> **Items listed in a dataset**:
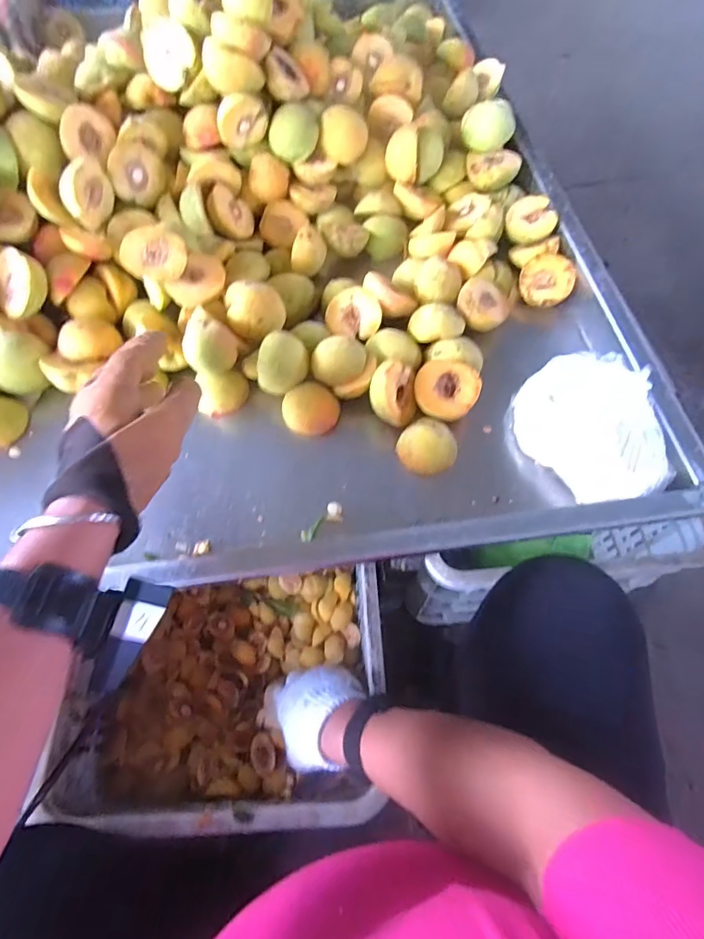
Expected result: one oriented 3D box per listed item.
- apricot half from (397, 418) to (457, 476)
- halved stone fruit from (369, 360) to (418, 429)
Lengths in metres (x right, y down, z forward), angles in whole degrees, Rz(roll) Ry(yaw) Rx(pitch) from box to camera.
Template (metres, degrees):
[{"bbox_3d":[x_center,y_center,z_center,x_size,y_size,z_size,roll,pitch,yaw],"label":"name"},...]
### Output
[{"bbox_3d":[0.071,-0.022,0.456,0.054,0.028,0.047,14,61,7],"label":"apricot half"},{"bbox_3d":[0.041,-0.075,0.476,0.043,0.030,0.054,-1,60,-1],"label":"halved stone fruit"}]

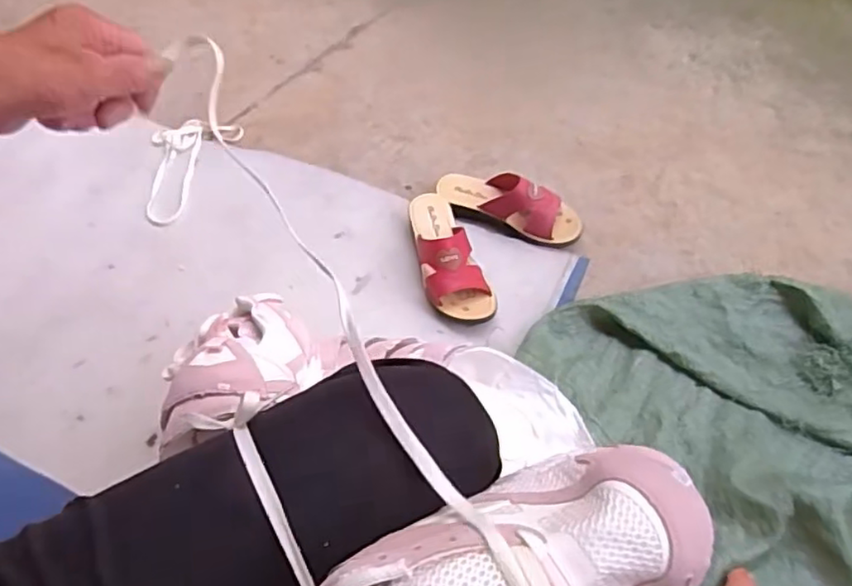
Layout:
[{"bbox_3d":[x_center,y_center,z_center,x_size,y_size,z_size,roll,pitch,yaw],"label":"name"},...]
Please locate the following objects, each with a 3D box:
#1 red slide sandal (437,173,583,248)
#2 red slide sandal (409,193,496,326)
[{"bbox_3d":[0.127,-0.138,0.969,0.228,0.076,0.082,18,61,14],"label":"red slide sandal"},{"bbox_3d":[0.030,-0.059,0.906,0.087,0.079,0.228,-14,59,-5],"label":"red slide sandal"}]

> **Instructions for the task**: From the line containing "Lengths in metres" to the last line of the records above, return each line exactly, both ends included, and nothing more. Leave out the pictures.

> **Completed task**:
Lengths in metres (x right, y down, z forward), angles in whole degrees, Rz(roll) Ry(yaw) Rx(pitch) from box to camera.
Template (metres, degrees):
[{"bbox_3d":[x_center,y_center,z_center,x_size,y_size,z_size,roll,pitch,yaw],"label":"name"},...]
### Output
[{"bbox_3d":[0.071,-0.022,0.456,0.054,0.028,0.047,14,61,7],"label":"apricot half"},{"bbox_3d":[0.041,-0.075,0.476,0.043,0.030,0.054,-1,60,-1],"label":"halved stone fruit"}]

Layout:
[{"bbox_3d":[x_center,y_center,z_center,x_size,y_size,z_size,roll,pitch,yaw],"label":"name"},...]
Please locate the following objects, each with a 3D box:
#1 red slide sandal (437,173,583,248)
#2 red slide sandal (409,193,496,326)
[{"bbox_3d":[0.127,-0.138,0.969,0.228,0.076,0.082,18,61,14],"label":"red slide sandal"},{"bbox_3d":[0.030,-0.059,0.906,0.087,0.079,0.228,-14,59,-5],"label":"red slide sandal"}]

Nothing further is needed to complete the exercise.